O documentarista foi professor do Departamento de Comunicação Social por 40 anos. Crédito: Acervo DCOM.

Um dos principais documentaristas brasileiros, o cineasta Silvio Tendler era reconhecido como “o cineasta dos sonhos interrompidos”. Registrou em seus filmes a ascensão e queda de figuras fundamentais da vida política nacional, como os presidentes João Goulart, Juscelino Kubitschek e Tancredo Neves. Paralelamente à atuação como documentarista, foi professor do Departamento de Comunicação Social da PUC-Rio, por 40 anos, de 1979 a 2019, e participou da fundação do curso de Cinema, em 2005.

 – Ensinar é viver. E viver é muito bom. Aprender a ter os prazeres da vida, saber que trabalhar em cinema não é apenas uma profissão, é um grande prazer, de você poder contar histórias, conhecer gente, viajar, conhecer lugares. O cinema me deu muito – declarou Tendler em 2012, quando o DCOM celebrou 60 anos de criação. 

 Homenageado na PUC-Rio em 2019 pelas mais de cinco décadas de carreira dedicada ao cinema documental, Tendler realizou mais de 80 obras para cinema e televisão. Em 2019, uma mostra do Departamento de Comunicação homenageou os 51 anos do primeiro documentário de Tendler, “Entrevista com João Cândido” (1968), sobre a Revolta da Chibata. Em quatro dias, o cineasta exibiu filmes inéditos e recém-finalizados, recebeu convidados e professores para debates.

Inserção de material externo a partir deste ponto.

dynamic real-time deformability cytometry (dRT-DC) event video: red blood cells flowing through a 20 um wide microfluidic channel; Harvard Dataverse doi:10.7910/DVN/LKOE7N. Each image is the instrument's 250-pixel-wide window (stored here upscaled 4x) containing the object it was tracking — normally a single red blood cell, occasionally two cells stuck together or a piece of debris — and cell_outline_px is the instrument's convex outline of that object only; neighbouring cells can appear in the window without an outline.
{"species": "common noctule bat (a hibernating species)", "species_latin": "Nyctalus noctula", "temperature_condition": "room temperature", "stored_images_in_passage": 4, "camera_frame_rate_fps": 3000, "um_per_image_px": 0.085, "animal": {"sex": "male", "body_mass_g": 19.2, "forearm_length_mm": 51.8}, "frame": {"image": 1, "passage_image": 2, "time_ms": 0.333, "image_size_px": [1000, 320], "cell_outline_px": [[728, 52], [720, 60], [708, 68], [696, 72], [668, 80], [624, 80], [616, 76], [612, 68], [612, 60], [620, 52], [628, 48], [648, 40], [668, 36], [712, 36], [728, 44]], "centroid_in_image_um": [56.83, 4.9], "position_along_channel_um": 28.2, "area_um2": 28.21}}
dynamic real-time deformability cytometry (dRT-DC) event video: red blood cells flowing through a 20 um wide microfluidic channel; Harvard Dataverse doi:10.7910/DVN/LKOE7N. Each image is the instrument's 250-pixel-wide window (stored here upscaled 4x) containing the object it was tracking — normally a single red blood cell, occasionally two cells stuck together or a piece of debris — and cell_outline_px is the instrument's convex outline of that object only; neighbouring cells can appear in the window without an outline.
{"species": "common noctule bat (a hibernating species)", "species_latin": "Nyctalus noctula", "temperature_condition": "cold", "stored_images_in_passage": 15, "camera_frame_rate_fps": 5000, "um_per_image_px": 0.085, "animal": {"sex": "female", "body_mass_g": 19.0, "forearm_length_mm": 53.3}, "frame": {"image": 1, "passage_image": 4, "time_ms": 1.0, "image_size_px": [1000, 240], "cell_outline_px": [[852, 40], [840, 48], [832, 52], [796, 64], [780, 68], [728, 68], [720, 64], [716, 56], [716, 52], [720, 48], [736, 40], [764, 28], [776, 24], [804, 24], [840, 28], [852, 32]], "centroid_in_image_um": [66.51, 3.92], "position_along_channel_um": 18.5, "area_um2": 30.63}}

– A alegria de viver, o humor de Silvio Tendler eram um antídoto contra a  casmurrice que acomete por vezes a vida acadêmica. Sua fina ironia desmontava sutilmente os clichês, as certezas do senso comum. Tive a sorte de ter sido sua colega durante quatro décadas, de acompanhar seu entusiasmo como professor, transmitindo a cada nova geração a paixão pelo cinema: paixão pela força das imagens como registro e instrumento de transformação da história – lembra a professora Vera Follain Figueiredo (PPGCOM/PUC-Rio).

 Sua trajetória cinematográfica sempre esteve atrelada à política. Em 1970 exilou-se no Chile, entusiasmado com a vitória do presidente Salvador Allende, e depois na França, onde deu continuidade aos estudos sobre cinema. Entre os principais projetos estão os longas “Os Anos JK” (1980), que começou a desenvolver quando retornou da França no fim da década de 1970, “Jango” (1984), sucesso nacional de bilheteria, e “Tancredo, a travessia” (2011). Também visitou o cinema e as ideias de Glauber Rocha em “Glauber o filme, labirinto do Brasil”, lançado em 2003.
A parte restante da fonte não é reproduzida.